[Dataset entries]
========================================================================
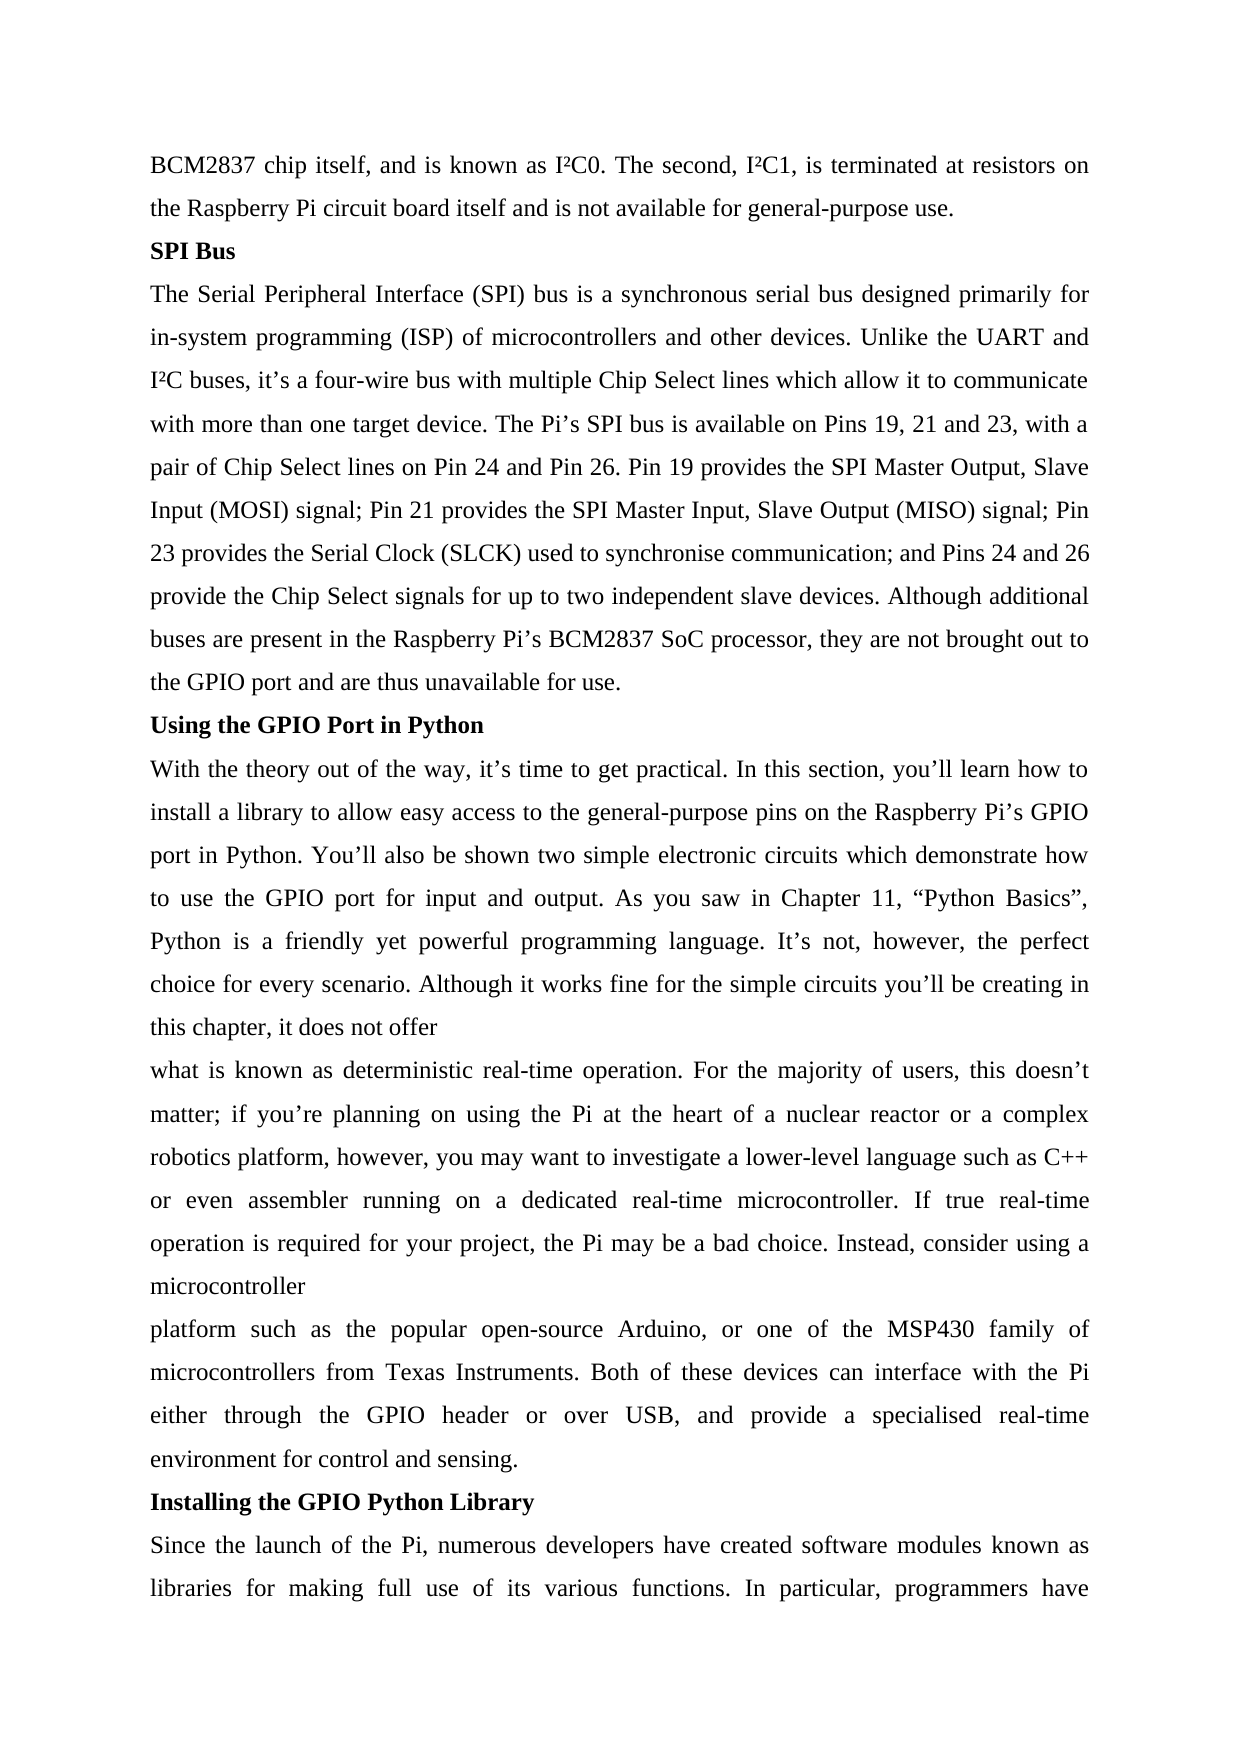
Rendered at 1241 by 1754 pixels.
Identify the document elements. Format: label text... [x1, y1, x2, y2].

text SPI Bus [150, 236, 1090, 265]
text Installing the GPIO Python Library [150, 1487, 1090, 1516]
text Using the GPIO Port in Python [150, 711, 1090, 739]
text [150, 150, 1090, 222]
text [150, 1530, 1090, 1602]
text With the theory out of the way, it’s time to get practical. In this section, you’ll learn how to install a library to allow easy access to the general-purpose pins on the Raspberry Pi’s GPIO port in Python. You’ll also be shown two simple electronic circuits which demonstrate how to use the GPIO port for input and output. As you saw in Chapter 11, “Python Basics”, Python is a friendly yet powerful programming language. It’s not, however, the perfect choice for every scenario. Although it works fine for the simple circuits you’ll be creating in this chapter, it does not offer [150, 754, 1090, 1041]
text platform such as the popular open-source Arduino, or one of the MSP430 family of microcontrollers from Texas Instruments. Both of these devices can interface with the Pi either through the GPIO header or over USB, and provide a specialised real-time environment for control and sensing. [150, 1314, 1090, 1472]
text The Serial Peripheral Interface (SPI) bus is a synchronous serial bus designed primarily for in-system programming (ISP) of microcontrollers and other devices. Unlike the UART and I²C buses, it’s a four-wire bus with multiple Chip Select lines which allow it to communicate with more than one target device. The Pi’s SPI bus is available on Pins 19, 21 and 23, with a pair of Chip Select lines on Pin 24 and Pin 26. Pin 19 provides the SPI Master Output, Slave Input (MOSI) signal; Pin 21 provides the SPI Master Input, Slave Output (MISO) signal; Pin 23 provides the Serial Clock (SLCK) used to synchronise communication; and Pins 24 and 26 provide the Chip Select signals for up to two independent slave devices. Although additional buses are present in the Raspberry Pi’s BCM2837 SoC processor, they are not brought out to the GPIO port and are thus unavailable for use. [150, 279, 1090, 696]
text what is known as deterministic real-time operation. For the majority of users, this doesn’t matter; if you’re planning on using the Pi at the heart of a nuclear reactor or a complex robotics platform, however, you may want to investigate a lower-level language such as C++ or even assembler running on a dedicated real-time microcontroller. If true real-time operation is required for your project, the Pi may be a bad choice. Instead, consider using a microcontroller [150, 1056, 1090, 1300]
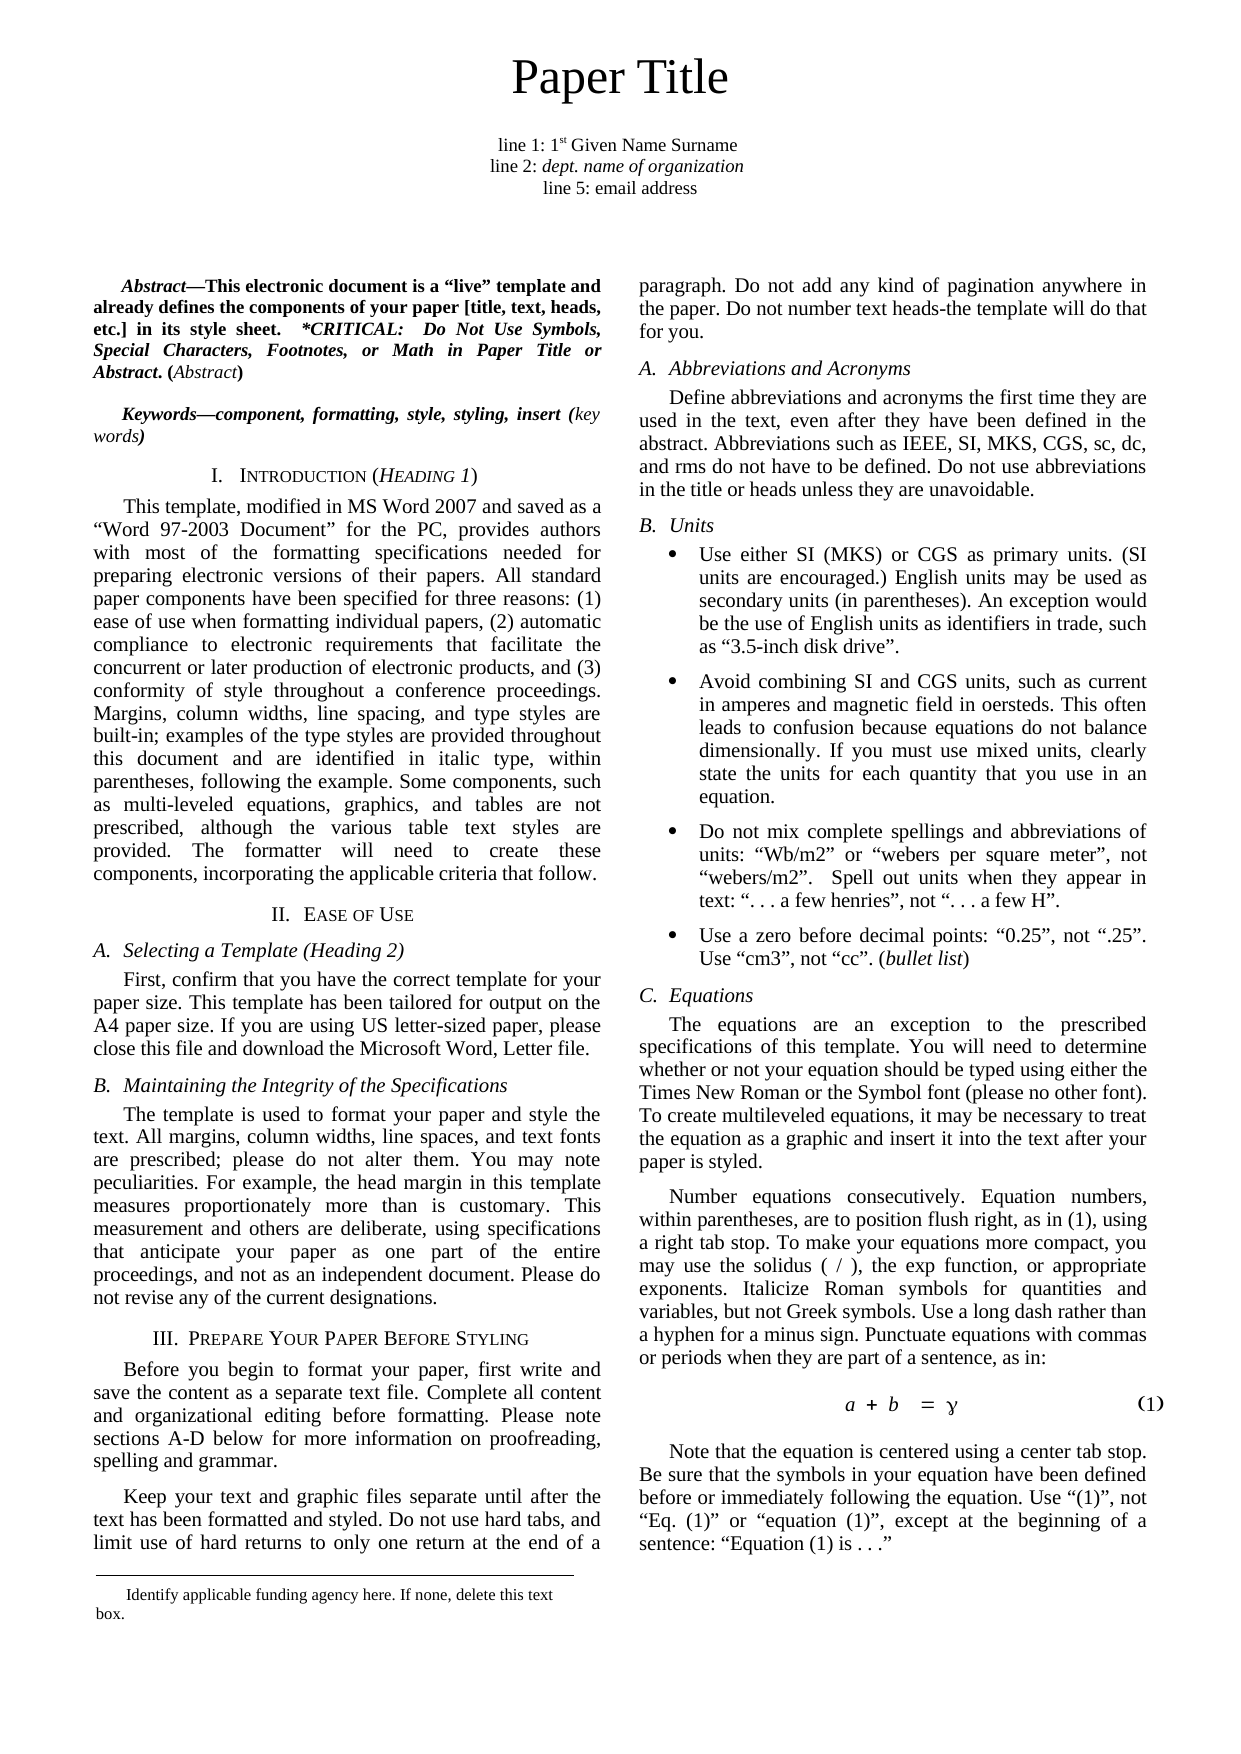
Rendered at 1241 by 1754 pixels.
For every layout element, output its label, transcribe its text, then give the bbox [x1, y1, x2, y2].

text Before you begin to format your paper, first write and save the content as a separate text file. Complete all content and organizational editing before formatting. Please note sections A-D below for more information on proofreading, spelling and grammar. [93, 1358, 601, 1472]
text Identify applicable funding agency here. If none, delete this text box. [96, 1580, 574, 1623]
text The template is used to format your paper and style the text. All margins, column widths, line spaces, and text fonts are prescribed; please do not alter them. You may note peculiarities. For example, the head margin in this template measures proportionately more than is customary. This measurement and others are deliberate, using specifications that anticipate your paper as one part of the entire proceedings, and not as an independent document. Please do not revise any of the current designations. [93, 1103, 601, 1309]
subtitle Prepare Your Paper Before Styling [93, 1326, 601, 1350]
list Do not mix complete spellings and abbreviations of units: “Wb/m2” or “webers per square meter”, not “webers/m2”. Spell out units when they appear in text: “. . . a few henries”, not “. . . a few H”. [669, 820, 1147, 912]
subtitle Maintaining the Integrity of the Specifications [93, 1072, 601, 1097]
text Abstract—This electronic document is a “live” template and already defines the components of your paper [title, text, heads, etc.] in its style sheet. *CRITICAL: Do Not Use Symbols, Special Characters, Footnotes, or Math in Paper Title or Abstract. (Abstract) [93, 274, 601, 382]
subtitle Selecting a Template (Heading 2) [93, 938, 601, 962]
text Define abbreviations and acronyms the first time they are used in the text, even after they have been defined in the abstract. Abbreviations such as IEEE, SI, MKS, CGS, sc, dc, and rms do not have to be defined. Do not use abbreviations in the title or heads unless they are unavoidable. [639, 386, 1147, 501]
subtitle Units [639, 513, 1147, 537]
text This template, modified in MS Word 2007 and saved as a “Word 97-2003 Document” for the PC, provides authors with most of the formatting specifications needed for preparing electronic versions of their papers. All standard paper components have been specified for three reasons: (1) ease of use when formatting individual papers, (2) automatic compliance to electronic requirements that facilitate the concurrent or later production of electronic products, and (3) conformity of style throughout a conference proceedings. Margins, column widths, line spacing, and type styles are built-in; examples of the type styles are provided throughout this document and are identified in italic type, within parentheses, following the example. Some components, such as multi-leveled equations, graphics, and tables are not prescribed, although the various table text styles are provided. The formatter will need to create these components, incorporating the applicable criteria that follow. [93, 495, 601, 885]
title Paper Title [93, 47, 1147, 104]
subtitle Abbreviations and Acronyms [639, 356, 1147, 380]
text Keep your text and graphic files separate until after the text has been formatted and styled. Do not use hard tabs, and limit use of hard returns to only one return at the end of a paragraph. Do not add any kind of pagination anywhere in the paper. Do not number text heads-the template will do that for you. [93, 1485, 601, 1554]
text The equations are an exception to the prescribed specifications of this template. You will need to determine whether or not your equation should be typed using either the Times New Roman or the Symbol font (please no other font). To create multileveled equations, it may be necessary to treat the equation as a graphic and insert it into the text after your paper is styled. [639, 1013, 1147, 1173]
list Use a zero before decimal points: “0.25”, not “.25”. Use “cm3”, not “cc”. (bullet list) [669, 924, 1147, 970]
subtitle Ease of Use [93, 902, 601, 926]
text First, confirm that you have the correct template for your paper size. This template has been tailored for output on the A4 paper size. If you are using US letter-sized paper, please close this file and download the Microsoft Word, Letter file. [93, 968, 601, 1060]
text line 1: 1st Given Name Surname line 2: dept. name of organization line 5: email address [93, 133, 1147, 198]
subtitle Equations [639, 982, 1147, 1007]
text ab  [639, 1394, 1147, 1415]
text Keywords—component, formatting, style, styling, insert (key words) [93, 403, 601, 446]
list Avoid combining SI and CGS units, such as current in amperes and magnetic field in oersteds. This often leads to confusion because equations do not balance dimensionally. If you must use mixed units, clearly state the units for each quantity that you use in an equation. [669, 670, 1147, 808]
subtitle Introduction (Heading 1) [93, 463, 601, 487]
text Keep your text and graphic files separate until after the text has been formatted and styled. Do not use hard tabs, and limit use of hard returns to only one return at the end of a paragraph. Do not add any kind of pagination anywhere in the paper. Do not number text heads-the template will do that for you. [639, 274, 1147, 343]
list Use either SI (MKS) or CGS as primary units. (SI units are encouraged.) English units may be used as secondary units (in parentheses). An exception would be the use of English units as identifiers in trade, such as “3.5-inch disk drive”. [669, 543, 1147, 658]
text Note that the equation is centered using a center tab stop. Be sure that the symbols in your equation have been defined before or immediately following the equation. Use “(1)”, not “Eq. (1)” or “equation (1)”, except at the beginning of a sentence: “Equation (1) is . . .” [639, 1440, 1147, 1555]
text Number equations consecutively. Equation numbers, within parentheses, are to position flush right, as in (1), using a right tab stop. To make your equations more compact, you may use the solidus ( / ), the exp function, or appropriate exponents. Italicize Roman symbols for quantities and variables, but not Greek symbols. Use a long dash rather than a hyphen for a minus sign. Punctuate equations with commas or periods when they are part of a sentence, as in: [639, 1186, 1147, 1369]
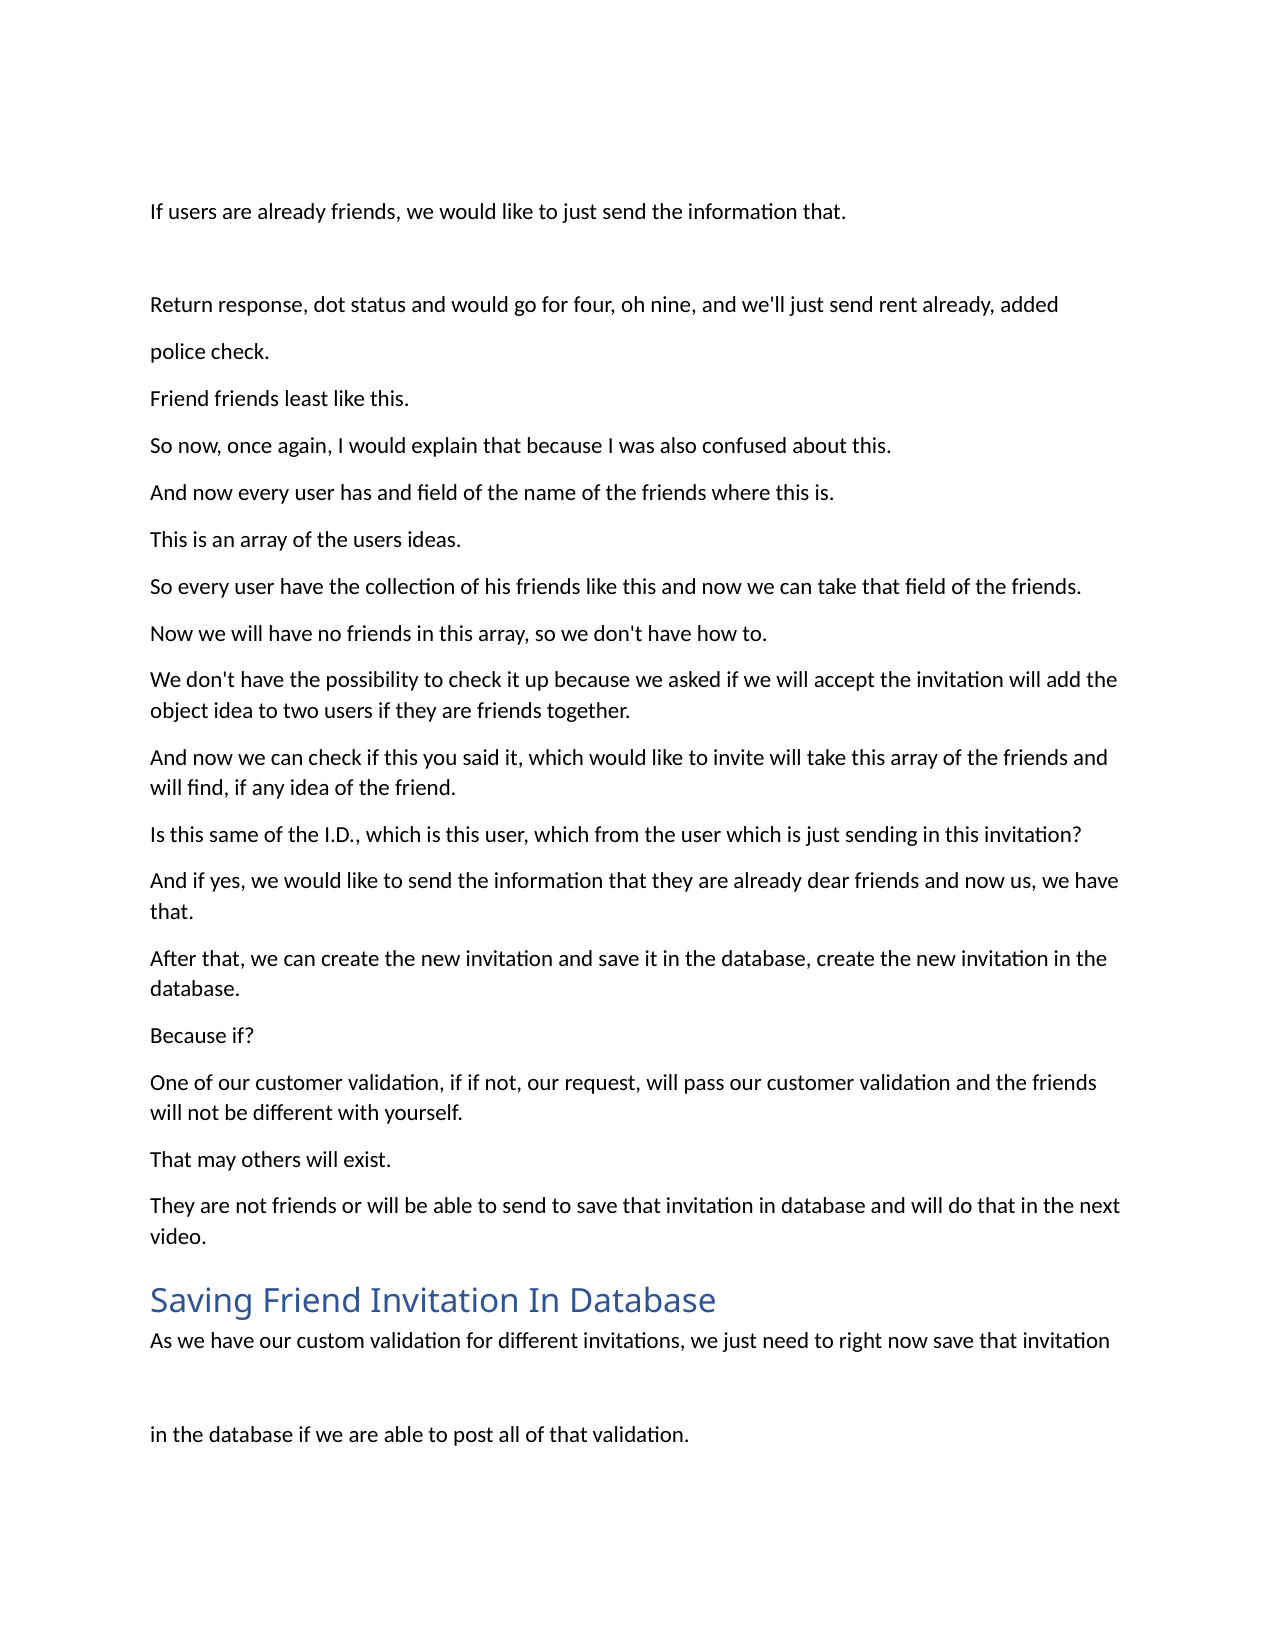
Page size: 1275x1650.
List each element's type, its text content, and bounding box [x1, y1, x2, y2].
========================================================================
Quote, exactly and only, the lines from the first line of the data above through the line containing "text [150, 150, 1090, 222]". The pictures do not belong in it.

▸ ANSWER FOR THE TASK:
Rendered at 1241 by 1754 pixels.
Identify the document elements. Format: label text... [x1, y1, x2, y2].

text SPI Bus [150, 236, 1090, 265]
text Installing the GPIO Python Library [150, 1487, 1090, 1516]
text Using the GPIO Port in Python [150, 711, 1090, 739]
text [150, 150, 1090, 222]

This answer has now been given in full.